3.2 Regulatory and Ethical Considerations


2026 Syllabus Objectives

By the end of this topic, you should be able to understand:

3.2.1 International Accounting Standards

  • The main provisions of: IAS 1, IAS 2, IAS 7, IAS 8, IAS 10, IAS 16, IAS 36, IAS 37, IAS 38

3.2.2 Ethical Considerations

  • Why accounting needs an ethical framework
  • The five fundamental principles of professional ethics
  • How ethical behaviour affects businesses and their stakeholders
  • The social implications of accounting decisions

3.2.3 Auditing and Stewardship of Limited Companies

  • The role and responsibilities of an auditor
  • The difference between external and internal audit
  • The difference between a qualified and unqualified audit report
  • Stewardship and the responsibilities of directors to shareholders
  • What "true and fair view" means in financial statements
  • How to use ethical and auditing knowledge to make informed business decisions

3.2.1 International Accounting Standards (IAS)

What Are International Accounting Standards?

International Accounting Standards (IAS) are a set of rules that tell accountants and businesses how to record and report financial information.

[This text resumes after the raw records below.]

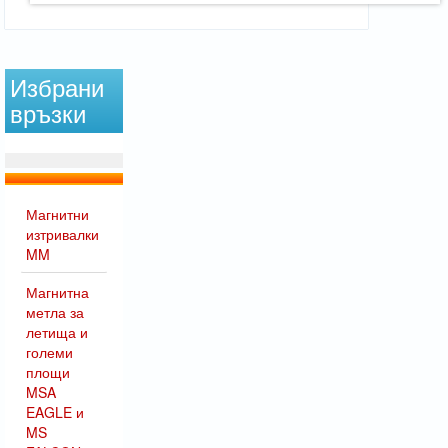
Избрани
връзки
Магнитни
изтривалки
MM
Магнитна
метла за
летища и
големи
площи
MSA
EAGLE и
MS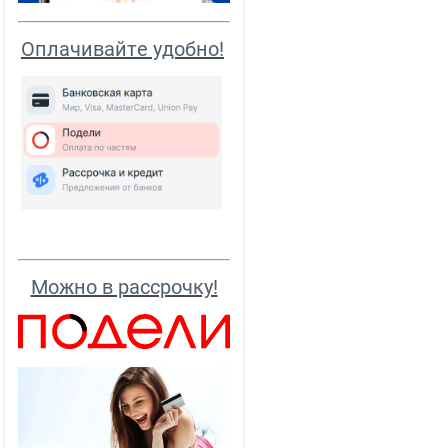
Оплачивайте удобно!
Можно в рассрочку!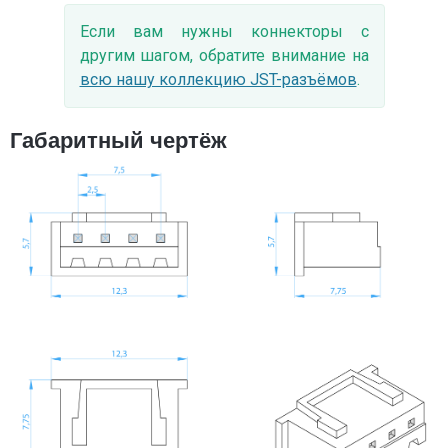
Если вам нужны коннекторы с
другим шагом, обратите внимание на
всю нашу коллекцию JST-разъёмов
.
Габаритный чертёж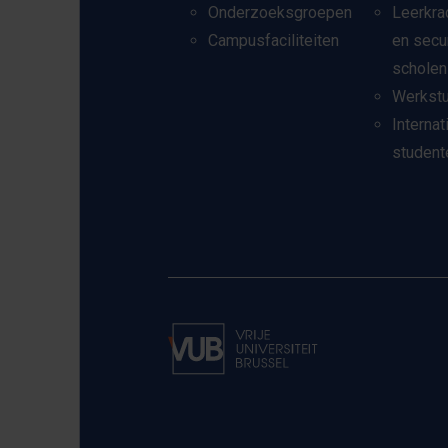
Onderzoeksgroepen
Leerkra
Campusfaciliteiten
en secu
scholen
Werkst
Internat
student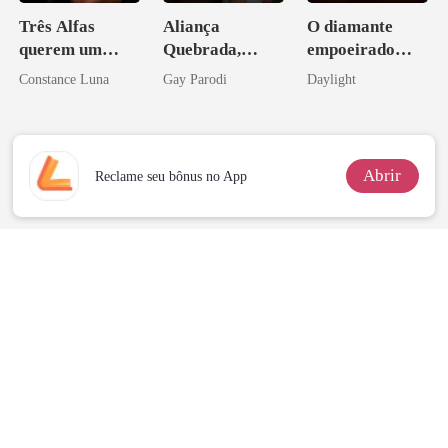
Três Alfas
Aliança
O diamante
querem um
Quebrada,
empoeirado
casamento
Segredos
brilha
Constance Luna
Gay Parodi
Daylight
aberto
Bilionários:
novamente
Veja-me Brilhar
Abrir
Reclame seu bônus no App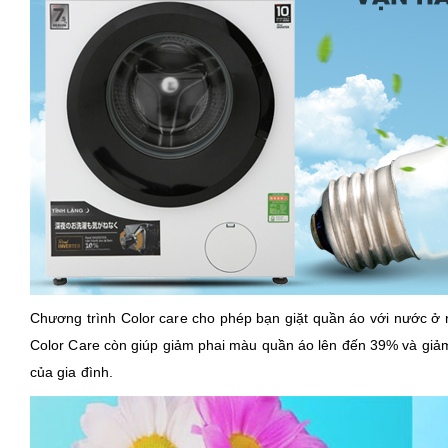
Chương trình Color care cho phép bạn giặt quần áo với nước ở 
Color Care còn giúp giảm phai màu quần áo lên đến 39% và giả
của gia đình.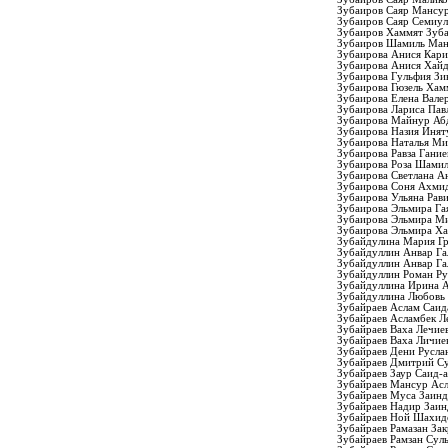
Зубаиров Саяр Мансу
Зубаиров Саяр Семиу
Зубаиров Хаммят Зуб
Зубаиров Шамиль Ма
Зубаирова Анися Кари
Зубаирова Анися Хай
Зубаирова Гульфия Зи
Зубаирова Гюзель Хам
Зубаирова Елена Вале
Зубаирова Лариса Пав
Зубаирова Майнур Аб
Зубаирова Назия Инят
Зубаирова Наталья Ми
Зубаирова Равза Гание
Зубаирова Роза Шамил
Зубаирова Светлана А
Зубаирова Соня Ахми
Зубаирова Ульяна Рав
Зубаирова Эльмира Га
Зубаирова Эльмира М
Зубаирова Эльмира Х
Зубайдулина Мария Г
Зубайдуллин Анвар Га
Зубайдуллин Анвар Га
Зубайдуллин Роман Р
Зубайдуллина Ирина 
Зубайдуллина Любовь 
Зубайраев Аслам Саи
Зубайраев Асламбек Л
Зубайраев Ваха Лечие
Зубайраев Ваха Личие
Зубайраев Дени Русла
Зубайраев Дмитрий С
Зубайраев Заур Саид-
Зубайраев Мансур Ас
Зубайраев Муса Заин
Зубайраев Надир Заи
Зубайраев Ной Шахид
Зубайраев Рамазан За
Зубайраев Рамзан Сул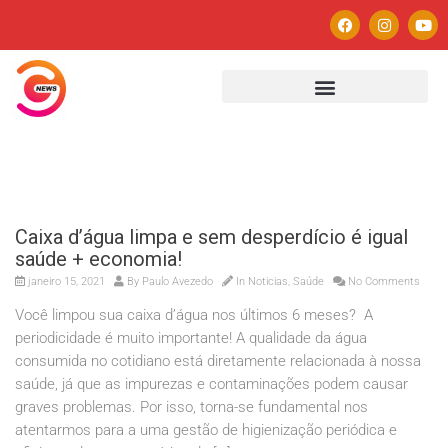
Caixa d’água limpa e sem desperdício é igual
saúde + economia!
janeiro 15, 2021
By
Paulo Avezedo
In
Noticias
,
Saúde
No Comments
Você limpou sua caixa d’água nos últimos 6 meses? A
periodicidade é muito importante! A qualidade da água
consumida no cotidiano está diretamente relacionada à nossa
saúde, já que as impurezas e contaminações podem causar
graves problemas. Por isso, torna-se fundamental nos
atentarmos para a uma gestão de higienização periódica e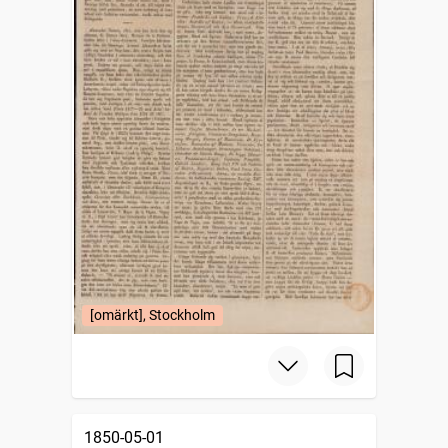
[omärkt], Stockholm
1850-05-01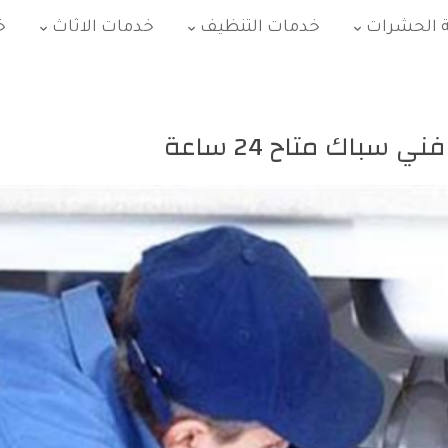
 الحشرات
خدمات التنظيف
خدمات الاثاث
خ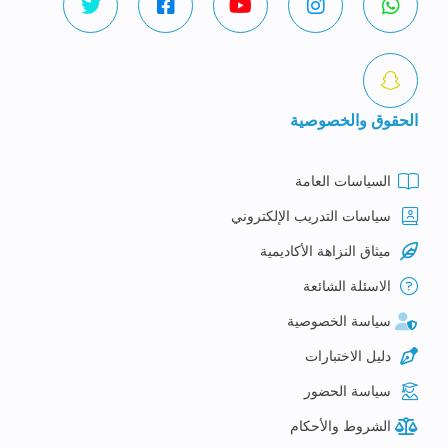
الحقوق والخصوصية
السياسات العامة
سياسات التدريب الإلكتروني
ميثاق النزاهة الأكاديمية
الاسئلة الشائعة
سياسة الخصوصية
دليل الاختبارات
سياسة الحضور
الشروط والأحكام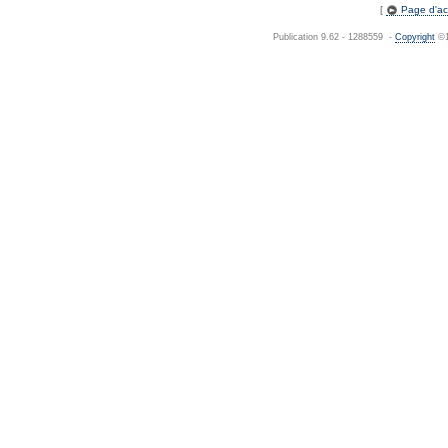
[
Page d'acc
Publication 9.62 - 1288559 -
Copyright
©1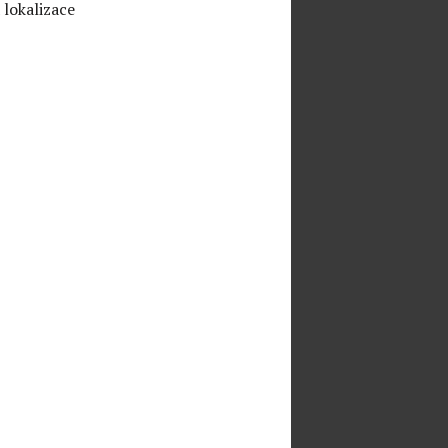
 lokalizace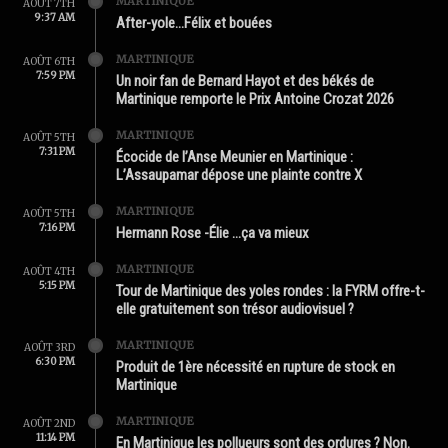
MARTINIQUE
AOÛT 7TH
9:37 AM
After-yole…Félix et bouées
MARTINIQUE
AOÛT 6TH
7:59 PM
Un noir fan de Bernard Hayot et des békés de
Martinique remporte le Prix Antoine Crozat 2026
MARTINIQUE
AOÛT 5TH
7:31 PM
Écocide de l’Anse Meunier en Martinique :
L’Assaupamar dépose une plainte contre X
MARTINIQUE
AOÛT 5TH
7:16 PM
Hermann Rose -Élie …ça va mieux
MARTINIQUE
AOÛT 4TH
5:15 PM
Tour de Martinique des yoles rondes : la FYRM offre-t-
elle gratuitement son trésor audiovisuel ?
MARTINIQUE
AOÛT 3RD
6:30 PM
Produit de 1ère nécessité en rupture de stock en
Martinique
MARTINIQUE
AOÛT 2ND
11:14 PM
En Martinique les pollueurs sont des ordures ? Non.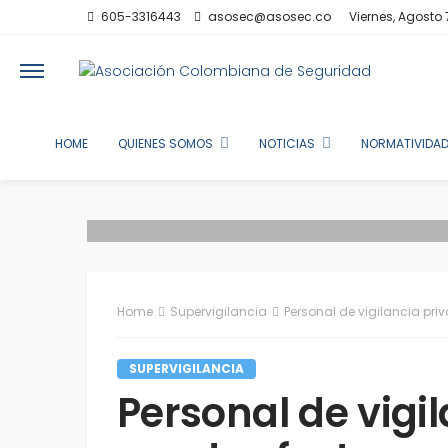
605-3316443
asosec@asosec.co
Viernes, Agosto 
HOME
QUIENES SOMOS
NOTICIAS
NORMATIVIDAD
Home
Supervigilancia
Personal de vigilancia pri
SUPERVIGILANCIA
Personal de vigi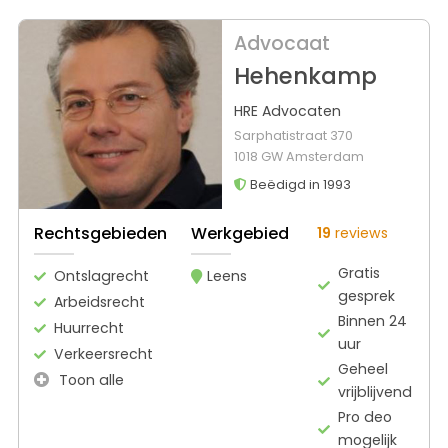
Advocaat
Hehenkamp
HRE Advocaten
Sarphatistraat 370
1018 GW Amsterdam
Beëdigd in 1993
Rechtsgebieden
Werkgebied
19
reviews
Gratis
Ontslagrecht
Leens
gesprek
Arbeidsrecht
Binnen 24
Huurrecht
uur
Verkeersrecht
Geheel
Toon alle
vrijblijvend
Pro deo
mogelijk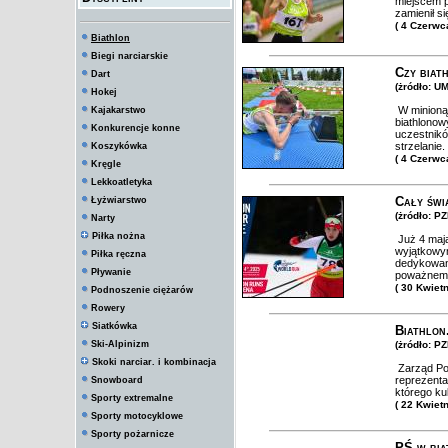
miejscem p
zamienił s
( 4 Czerwc
Biathlon
Biegi narciarskie
Czy biat
Dart
(żródło: U
Hokej
W minioną
Kajakarstwo
biathlonow
Konkurencje konne
uczestników
strzelani
Koszykówka
( 4 Czerwc
Kręgle
Lekkoatletyka
Cały świ
Łyżwiarstwo
(żródło: PZ
Narty
Piłka nożna
Już 4 maja
wyjątkowym
Piłka ręczna
dedykowany
Pływanie
poważnemu
( 30 Kwiet
Podnoszenie ciężarów
Rowery
Siatkówka
Biathlon
Ski-Alpinizm
(żródło: PZ
Skoki narciar. i kombinacja
Zarząd Pol
reprezenta
Snowboard
którego ku
Sporty extremalne
( 22 Kwiet
Sporty motocyklowe
Sporty pożarnicze
PŚ w bia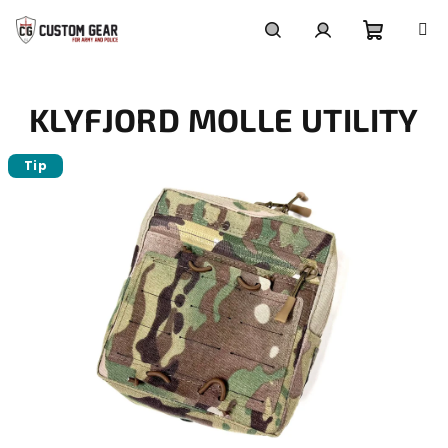
Skip
to
content
Shoppi
Search
Login
KLYFJORD MOLLE UTILITY
cart
Tip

Think of them like a rulebook — they make sure every company prepares its accounts in the same way, so that anyone reading the accounts (investors, banks, the government) can understand and compare them easily.

Without these rules, one company might value its stock differently from another, making it impossible to compare them fairly.


IAS 1 — Presentation of Financial Statements

Main idea: This standard sets out how financial statements must be presented. It ensures that financial statements are complete, consistent, and comparable from year to year and between businesses.

Key requirements:

  • A complete set of financial statements must include: a statement of financial position (the balance sheet), a statement of profit or loss, a statement of changes in equity, a statement of cash flows, and notes to the accounts.
  • Financial statements must give a fair presentation of the company's position and performance.
  • Businesses must use consistent accounting policies — meaning they apply the same rules each year so results can be compared.
  • If something is important enough that leaving it out would affect a reader's decision, it must be disclosed (materiality).
  • Assets and liabilities, or income and expenses, must not be offset (netted off) against each other unless a standard specifically allows it.
  • Comparative figures from the previous year must be shown alongside the current year.